One of the four University of Idaho students who survived told investigators that she almost came face-to-face with a masked man that night and had a “frozen shock phase,” a reaction that medical professionals say is normal in potentially dangerous situations.
Dylan Mortensen and Bethany Funke, the remaining roommates, were initially said to have been sleeping when the stabbings occurred, but court records that were unsealed on Thursday showed otherwise. They showed that Mortensen, who was given the affidavit initials D.M., ran into the suspect as he fled the Moscow, Idaho, home.
Madison Mogen, Kaylee Goncalves, Xana Kernodle, and Ethan Chapin, all 20 years old when they died in November, were all Ph.D. students in criminology at the nearby Washington State University at the time. Brian Kohberger has been charged with four charges of murder in connection with their deaths.
The document states that Mortensen “identified the figure as 5’10” or taller, male, athletically built but not overly muscular, with bushy eyebrows. D.M. was standing there in a “frozen shock phase” when the man passed her. The man moved in the direction of the back sliding glass door. After noticing the male, D.M. closed herself in her room.
According to court records, authorities were contacted by one of the roommates’ cell phone over eight hours later, around midday. Who had placed the call wasn’t obvious.
The “frozen shock phase” may be one of several acute trauma reactions, including dissociation and tonic immobility, which are frequently triggered by stressful situations, specialists warned on Friday.
When people feel threatened, their basic human instinct is to fight, flee, or freeze, according to Dr.
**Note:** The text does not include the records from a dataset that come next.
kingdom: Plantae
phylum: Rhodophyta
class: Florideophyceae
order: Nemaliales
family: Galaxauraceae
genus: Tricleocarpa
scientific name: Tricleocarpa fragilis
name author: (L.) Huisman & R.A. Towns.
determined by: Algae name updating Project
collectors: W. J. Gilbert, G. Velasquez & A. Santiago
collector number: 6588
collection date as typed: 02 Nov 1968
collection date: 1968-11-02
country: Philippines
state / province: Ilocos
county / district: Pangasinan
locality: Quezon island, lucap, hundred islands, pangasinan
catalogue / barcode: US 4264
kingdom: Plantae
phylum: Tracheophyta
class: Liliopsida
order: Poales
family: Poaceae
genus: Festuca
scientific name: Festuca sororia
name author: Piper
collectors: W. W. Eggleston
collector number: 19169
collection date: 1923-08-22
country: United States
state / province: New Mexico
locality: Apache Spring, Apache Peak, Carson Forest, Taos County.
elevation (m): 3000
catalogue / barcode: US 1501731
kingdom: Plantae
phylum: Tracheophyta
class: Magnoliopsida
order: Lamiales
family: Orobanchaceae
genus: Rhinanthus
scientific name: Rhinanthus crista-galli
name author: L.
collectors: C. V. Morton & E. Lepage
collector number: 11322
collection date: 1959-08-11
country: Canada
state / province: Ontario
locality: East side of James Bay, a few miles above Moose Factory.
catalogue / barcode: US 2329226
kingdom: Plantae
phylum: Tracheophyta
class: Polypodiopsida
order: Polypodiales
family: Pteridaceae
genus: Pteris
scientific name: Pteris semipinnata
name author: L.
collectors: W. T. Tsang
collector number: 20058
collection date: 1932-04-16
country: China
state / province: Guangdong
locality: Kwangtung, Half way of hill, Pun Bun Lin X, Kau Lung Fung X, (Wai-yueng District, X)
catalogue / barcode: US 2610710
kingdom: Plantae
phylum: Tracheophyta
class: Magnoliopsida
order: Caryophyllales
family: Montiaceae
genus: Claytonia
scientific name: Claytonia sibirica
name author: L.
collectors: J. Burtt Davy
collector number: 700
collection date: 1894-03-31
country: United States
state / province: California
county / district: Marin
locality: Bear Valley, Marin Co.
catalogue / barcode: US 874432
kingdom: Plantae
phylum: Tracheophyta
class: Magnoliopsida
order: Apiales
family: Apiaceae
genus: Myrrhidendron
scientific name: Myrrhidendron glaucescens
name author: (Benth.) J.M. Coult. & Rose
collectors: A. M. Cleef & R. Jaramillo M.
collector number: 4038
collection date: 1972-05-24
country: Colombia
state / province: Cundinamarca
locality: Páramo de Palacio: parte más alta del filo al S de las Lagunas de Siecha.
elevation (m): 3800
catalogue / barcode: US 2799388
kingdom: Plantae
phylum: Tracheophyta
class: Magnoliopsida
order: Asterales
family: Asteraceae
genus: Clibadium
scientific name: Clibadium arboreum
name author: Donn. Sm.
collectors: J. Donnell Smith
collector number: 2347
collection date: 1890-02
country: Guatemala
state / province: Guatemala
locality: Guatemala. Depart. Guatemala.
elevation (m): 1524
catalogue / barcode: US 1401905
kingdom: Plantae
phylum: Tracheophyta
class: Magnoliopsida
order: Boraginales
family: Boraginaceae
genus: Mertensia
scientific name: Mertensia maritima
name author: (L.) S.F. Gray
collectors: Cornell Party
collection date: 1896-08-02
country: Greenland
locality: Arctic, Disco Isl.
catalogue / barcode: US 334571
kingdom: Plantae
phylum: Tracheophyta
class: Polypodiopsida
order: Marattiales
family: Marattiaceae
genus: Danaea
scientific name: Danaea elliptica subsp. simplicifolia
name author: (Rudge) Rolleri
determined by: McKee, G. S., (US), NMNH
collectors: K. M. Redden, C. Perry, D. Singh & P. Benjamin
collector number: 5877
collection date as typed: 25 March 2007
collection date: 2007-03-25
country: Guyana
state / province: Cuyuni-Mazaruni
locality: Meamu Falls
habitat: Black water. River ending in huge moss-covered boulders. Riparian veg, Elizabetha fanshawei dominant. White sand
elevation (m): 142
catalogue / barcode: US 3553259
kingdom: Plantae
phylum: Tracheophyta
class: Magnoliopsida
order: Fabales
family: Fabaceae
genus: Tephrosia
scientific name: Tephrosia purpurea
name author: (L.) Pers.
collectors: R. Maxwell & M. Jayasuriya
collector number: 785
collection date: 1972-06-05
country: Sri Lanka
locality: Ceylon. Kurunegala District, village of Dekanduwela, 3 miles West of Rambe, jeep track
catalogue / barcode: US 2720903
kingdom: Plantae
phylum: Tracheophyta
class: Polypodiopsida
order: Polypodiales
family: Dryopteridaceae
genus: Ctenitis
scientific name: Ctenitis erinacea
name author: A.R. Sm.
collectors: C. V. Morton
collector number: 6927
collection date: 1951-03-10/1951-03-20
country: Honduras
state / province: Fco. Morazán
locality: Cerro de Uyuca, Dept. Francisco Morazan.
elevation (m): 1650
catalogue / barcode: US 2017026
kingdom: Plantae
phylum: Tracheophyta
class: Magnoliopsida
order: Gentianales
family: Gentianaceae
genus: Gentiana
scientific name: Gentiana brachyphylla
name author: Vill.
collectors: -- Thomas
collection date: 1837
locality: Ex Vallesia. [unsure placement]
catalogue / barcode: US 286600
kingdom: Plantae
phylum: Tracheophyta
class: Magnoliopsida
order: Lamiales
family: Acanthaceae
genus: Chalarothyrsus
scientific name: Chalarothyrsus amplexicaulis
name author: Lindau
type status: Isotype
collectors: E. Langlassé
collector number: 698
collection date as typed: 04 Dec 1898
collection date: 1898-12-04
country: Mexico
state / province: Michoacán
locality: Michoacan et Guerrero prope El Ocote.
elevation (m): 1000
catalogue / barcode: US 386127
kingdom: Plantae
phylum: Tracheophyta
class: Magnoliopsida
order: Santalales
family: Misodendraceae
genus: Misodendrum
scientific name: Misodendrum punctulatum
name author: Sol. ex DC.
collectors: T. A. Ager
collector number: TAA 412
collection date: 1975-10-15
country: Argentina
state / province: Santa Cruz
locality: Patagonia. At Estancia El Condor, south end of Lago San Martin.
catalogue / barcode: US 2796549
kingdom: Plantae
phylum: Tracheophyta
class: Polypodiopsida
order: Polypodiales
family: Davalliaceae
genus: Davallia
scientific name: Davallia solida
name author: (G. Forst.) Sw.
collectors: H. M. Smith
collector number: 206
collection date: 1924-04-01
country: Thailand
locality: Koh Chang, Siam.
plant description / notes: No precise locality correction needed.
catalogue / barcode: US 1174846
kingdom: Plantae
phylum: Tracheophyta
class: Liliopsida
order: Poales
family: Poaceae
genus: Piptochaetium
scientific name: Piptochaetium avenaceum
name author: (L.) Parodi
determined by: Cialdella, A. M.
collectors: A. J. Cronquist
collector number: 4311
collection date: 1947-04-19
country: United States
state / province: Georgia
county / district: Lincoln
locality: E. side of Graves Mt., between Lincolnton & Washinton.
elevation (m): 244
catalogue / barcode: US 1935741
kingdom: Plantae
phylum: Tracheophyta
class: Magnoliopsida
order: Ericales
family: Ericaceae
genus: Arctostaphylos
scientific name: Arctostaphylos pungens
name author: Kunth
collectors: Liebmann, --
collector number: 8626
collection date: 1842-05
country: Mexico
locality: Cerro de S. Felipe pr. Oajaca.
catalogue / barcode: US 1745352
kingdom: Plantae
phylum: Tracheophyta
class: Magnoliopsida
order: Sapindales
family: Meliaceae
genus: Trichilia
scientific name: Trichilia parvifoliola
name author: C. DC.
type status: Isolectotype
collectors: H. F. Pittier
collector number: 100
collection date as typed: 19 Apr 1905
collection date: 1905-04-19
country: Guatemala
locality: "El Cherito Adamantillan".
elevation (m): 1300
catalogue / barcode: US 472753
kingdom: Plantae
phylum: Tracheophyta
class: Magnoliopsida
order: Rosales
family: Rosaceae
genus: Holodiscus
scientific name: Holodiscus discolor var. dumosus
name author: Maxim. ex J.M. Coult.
Judith F. Joseph, a clinical assistant professor of psychiatry at NYU Grossman School of Medicine at NYU Langone Health.
“Adrenaline surges your sympathetic nervous system and takes off when your body is in shock and you think you’re going to die or you think you’re in a threatening situation, and you may experience a frozen state where consciously you know what’s happening but then a coping mechanism is for you to dissociate,” Joseph said.
According to many who have experienced it, the traumatic shock causes them to feel as though they are not a part of their bodies. According to Joseph, “people may dissociate in and out for hours, especially if they’ve had extreme trauma,” adding that their brains wander to a different location to escape the trauma or terror.
In remarks, Mortensen and Funke spoke of their sorrow over losing their housemates and friends.
The four lovely individuals Mortensen described as “my folks who altered my life in so many ways and made me so happy” had a significant impact on his life.